#### RECORDS PROVIDED:
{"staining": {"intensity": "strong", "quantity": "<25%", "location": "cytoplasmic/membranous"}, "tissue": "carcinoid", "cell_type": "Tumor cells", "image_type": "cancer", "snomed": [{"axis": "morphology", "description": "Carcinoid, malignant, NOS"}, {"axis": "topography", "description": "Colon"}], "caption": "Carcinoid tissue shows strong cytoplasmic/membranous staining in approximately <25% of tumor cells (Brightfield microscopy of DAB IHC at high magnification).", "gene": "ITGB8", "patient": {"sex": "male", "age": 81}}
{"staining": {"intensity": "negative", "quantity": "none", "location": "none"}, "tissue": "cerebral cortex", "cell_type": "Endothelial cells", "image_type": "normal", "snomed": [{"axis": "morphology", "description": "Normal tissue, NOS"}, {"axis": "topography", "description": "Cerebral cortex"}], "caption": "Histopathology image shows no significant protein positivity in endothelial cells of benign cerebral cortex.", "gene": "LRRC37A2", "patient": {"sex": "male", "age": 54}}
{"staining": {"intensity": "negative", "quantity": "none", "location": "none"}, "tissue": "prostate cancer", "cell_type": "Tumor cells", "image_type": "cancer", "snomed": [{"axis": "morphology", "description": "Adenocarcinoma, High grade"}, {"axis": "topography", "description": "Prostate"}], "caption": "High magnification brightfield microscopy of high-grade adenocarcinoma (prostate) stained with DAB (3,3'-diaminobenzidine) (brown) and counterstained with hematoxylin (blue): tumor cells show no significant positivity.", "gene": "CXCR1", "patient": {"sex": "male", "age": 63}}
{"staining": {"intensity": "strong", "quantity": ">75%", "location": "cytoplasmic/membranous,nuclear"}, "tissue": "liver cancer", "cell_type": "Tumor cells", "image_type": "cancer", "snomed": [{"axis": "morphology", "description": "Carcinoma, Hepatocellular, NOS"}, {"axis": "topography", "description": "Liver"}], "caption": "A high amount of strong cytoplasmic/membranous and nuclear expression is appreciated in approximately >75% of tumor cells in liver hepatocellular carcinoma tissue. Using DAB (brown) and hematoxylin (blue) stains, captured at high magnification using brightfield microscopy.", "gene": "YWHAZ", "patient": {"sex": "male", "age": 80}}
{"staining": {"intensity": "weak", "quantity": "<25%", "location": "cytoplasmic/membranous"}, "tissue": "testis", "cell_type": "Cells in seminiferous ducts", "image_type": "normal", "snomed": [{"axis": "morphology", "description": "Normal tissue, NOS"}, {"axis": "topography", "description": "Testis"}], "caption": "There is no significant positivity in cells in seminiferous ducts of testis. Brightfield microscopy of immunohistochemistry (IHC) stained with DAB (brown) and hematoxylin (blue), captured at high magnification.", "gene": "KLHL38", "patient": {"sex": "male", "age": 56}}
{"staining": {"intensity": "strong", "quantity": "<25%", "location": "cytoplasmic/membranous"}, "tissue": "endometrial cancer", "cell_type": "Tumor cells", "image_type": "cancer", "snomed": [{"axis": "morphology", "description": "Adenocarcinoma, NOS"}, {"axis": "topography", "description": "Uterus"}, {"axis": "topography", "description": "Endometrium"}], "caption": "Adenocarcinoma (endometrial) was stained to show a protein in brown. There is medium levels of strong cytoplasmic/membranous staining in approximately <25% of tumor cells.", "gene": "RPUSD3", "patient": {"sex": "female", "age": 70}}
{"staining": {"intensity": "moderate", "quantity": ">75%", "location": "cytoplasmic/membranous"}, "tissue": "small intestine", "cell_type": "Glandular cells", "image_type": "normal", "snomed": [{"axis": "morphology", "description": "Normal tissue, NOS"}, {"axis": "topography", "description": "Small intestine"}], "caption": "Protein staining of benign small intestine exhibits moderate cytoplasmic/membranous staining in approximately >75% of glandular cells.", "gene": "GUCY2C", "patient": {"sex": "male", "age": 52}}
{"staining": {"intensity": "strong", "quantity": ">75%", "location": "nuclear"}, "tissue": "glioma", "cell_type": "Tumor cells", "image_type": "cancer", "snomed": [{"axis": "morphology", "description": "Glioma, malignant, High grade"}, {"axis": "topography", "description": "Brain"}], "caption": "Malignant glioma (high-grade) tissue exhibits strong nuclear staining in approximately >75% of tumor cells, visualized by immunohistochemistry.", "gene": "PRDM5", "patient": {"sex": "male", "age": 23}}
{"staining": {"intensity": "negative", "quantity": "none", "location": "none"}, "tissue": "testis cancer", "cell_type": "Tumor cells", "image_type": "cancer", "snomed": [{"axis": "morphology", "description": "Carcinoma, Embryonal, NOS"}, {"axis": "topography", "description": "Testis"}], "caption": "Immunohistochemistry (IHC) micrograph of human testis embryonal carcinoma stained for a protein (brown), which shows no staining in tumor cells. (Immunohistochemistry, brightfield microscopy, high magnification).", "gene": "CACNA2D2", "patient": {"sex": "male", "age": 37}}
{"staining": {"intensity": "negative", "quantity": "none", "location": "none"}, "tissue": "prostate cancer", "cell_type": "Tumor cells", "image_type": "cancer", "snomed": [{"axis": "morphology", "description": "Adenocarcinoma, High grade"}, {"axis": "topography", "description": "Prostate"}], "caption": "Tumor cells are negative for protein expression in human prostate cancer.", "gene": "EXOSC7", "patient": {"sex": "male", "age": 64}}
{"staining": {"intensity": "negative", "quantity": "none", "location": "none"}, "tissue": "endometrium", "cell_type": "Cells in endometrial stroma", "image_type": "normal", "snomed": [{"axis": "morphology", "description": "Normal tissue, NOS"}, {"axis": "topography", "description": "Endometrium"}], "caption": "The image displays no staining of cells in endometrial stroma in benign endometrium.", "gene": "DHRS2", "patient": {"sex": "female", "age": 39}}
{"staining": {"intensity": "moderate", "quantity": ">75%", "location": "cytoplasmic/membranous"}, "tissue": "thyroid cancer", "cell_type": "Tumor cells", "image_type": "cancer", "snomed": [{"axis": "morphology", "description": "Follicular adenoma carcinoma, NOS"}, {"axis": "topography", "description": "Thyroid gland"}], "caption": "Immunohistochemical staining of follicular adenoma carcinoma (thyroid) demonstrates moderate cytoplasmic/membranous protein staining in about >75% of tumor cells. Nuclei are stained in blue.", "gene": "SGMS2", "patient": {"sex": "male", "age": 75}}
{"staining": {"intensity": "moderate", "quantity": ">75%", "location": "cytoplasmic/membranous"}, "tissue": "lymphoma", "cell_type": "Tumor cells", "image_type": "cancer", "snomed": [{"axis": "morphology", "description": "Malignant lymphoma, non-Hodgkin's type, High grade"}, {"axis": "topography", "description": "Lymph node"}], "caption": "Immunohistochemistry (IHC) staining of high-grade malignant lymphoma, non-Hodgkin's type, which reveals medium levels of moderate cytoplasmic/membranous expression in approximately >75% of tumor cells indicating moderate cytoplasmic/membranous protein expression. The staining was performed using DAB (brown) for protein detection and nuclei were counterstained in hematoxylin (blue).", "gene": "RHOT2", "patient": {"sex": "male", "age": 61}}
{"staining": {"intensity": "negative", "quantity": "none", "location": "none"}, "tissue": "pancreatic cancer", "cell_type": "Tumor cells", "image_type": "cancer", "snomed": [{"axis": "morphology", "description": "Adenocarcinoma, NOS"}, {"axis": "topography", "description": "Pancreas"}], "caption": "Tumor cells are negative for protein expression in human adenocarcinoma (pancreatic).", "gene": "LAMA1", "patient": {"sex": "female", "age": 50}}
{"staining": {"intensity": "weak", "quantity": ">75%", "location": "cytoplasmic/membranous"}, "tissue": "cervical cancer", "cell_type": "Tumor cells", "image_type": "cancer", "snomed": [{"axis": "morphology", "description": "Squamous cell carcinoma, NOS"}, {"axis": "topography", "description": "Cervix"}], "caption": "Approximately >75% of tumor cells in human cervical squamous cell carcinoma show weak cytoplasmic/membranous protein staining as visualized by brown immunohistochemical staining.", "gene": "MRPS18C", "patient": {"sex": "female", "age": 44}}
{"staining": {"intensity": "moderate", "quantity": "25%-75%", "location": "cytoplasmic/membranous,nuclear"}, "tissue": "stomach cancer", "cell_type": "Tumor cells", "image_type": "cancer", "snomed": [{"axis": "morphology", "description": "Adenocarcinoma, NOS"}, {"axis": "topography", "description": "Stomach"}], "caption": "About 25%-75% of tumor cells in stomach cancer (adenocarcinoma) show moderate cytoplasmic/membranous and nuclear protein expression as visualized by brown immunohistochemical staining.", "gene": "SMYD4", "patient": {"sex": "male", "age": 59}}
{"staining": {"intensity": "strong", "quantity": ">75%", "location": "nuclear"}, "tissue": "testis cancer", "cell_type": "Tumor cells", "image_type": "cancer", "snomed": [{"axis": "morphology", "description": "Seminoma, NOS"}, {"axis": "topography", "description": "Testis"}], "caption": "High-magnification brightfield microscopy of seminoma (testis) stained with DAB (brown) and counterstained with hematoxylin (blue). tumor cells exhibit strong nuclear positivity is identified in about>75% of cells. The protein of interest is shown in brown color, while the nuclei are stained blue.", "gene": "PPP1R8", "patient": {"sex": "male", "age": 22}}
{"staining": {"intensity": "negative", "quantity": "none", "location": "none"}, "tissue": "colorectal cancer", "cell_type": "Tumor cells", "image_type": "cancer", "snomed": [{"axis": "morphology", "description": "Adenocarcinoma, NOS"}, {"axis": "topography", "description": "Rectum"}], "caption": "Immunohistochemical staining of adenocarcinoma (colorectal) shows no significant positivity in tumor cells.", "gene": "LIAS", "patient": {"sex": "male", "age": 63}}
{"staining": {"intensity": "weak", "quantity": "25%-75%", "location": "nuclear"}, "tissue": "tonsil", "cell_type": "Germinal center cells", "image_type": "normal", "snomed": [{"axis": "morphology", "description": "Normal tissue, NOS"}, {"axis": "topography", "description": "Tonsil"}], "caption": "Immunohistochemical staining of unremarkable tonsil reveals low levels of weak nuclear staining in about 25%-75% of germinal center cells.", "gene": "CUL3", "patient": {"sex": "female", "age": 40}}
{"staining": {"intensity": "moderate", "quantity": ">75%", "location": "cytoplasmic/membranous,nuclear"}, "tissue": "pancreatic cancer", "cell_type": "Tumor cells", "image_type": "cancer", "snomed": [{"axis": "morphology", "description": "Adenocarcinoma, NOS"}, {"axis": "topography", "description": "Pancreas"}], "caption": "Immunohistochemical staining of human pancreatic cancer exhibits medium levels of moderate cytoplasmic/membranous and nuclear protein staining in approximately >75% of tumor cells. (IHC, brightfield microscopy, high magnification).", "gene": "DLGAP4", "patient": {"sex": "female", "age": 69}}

#### THE TASK:
Transcribe the lines above between the line holding "in human prostate" and the line holding "staining of follicular", inclusive, exactly as they stand and with nothing added.

#### SOLUTION TO THIS EXERCISE:
{"staining": {"intensity": "negative", "quantity": "none", "location": "none"}, "tissue": "prostate cancer", "cell_type": "Tumor cells", "image_type": "cancer", "snomed": [{"axis": "morphology", "description": "Adenocarcinoma, High grade"}, {"axis": "topography", "description": "Prostate"}], "caption": "Tumor cells are negative for protein expression in human prostate cancer.", "gene": "EXOSC7", "patient": {"sex": "male", "age": 64}}
{"staining": {"intensity": "negative", "quantity": "none", "location": "none"}, "tissue": "endometrium", "cell_type": "Cells in endometrial stroma", "image_type": "normal", "snomed": [{"axis": "morphology", "description": "Normal tissue, NOS"}, {"axis": "topography", "description": "Endometrium"}], "caption": "The image displays no staining of cells in endometrial stroma in benign endometrium.", "gene": "DHRS2", "patient": {"sex": "female", "age": 39}}
{"staining": {"intensity": "moderate", "quantity": ">75%", "location": "cytoplasmic/membranous"}, "tissue": "thyroid cancer", "cell_type": "Tumor cells", "image_type": "cancer", "snomed": [{"axis": "morphology", "description": "Follicular adenoma carcinoma, NOS"}, {"axis": "topography", "description": "Thyroid gland"}], "caption": "Immunohistochemical staining of follicular adenoma carcinoma (thyroid) demonstrates moderate cytoplasmic/membranous protein staining in about >75% of tumor cells. Nuclei are stained in blue.", "gene": "SGMS2", "patient": {"sex": "male", "age": 75}}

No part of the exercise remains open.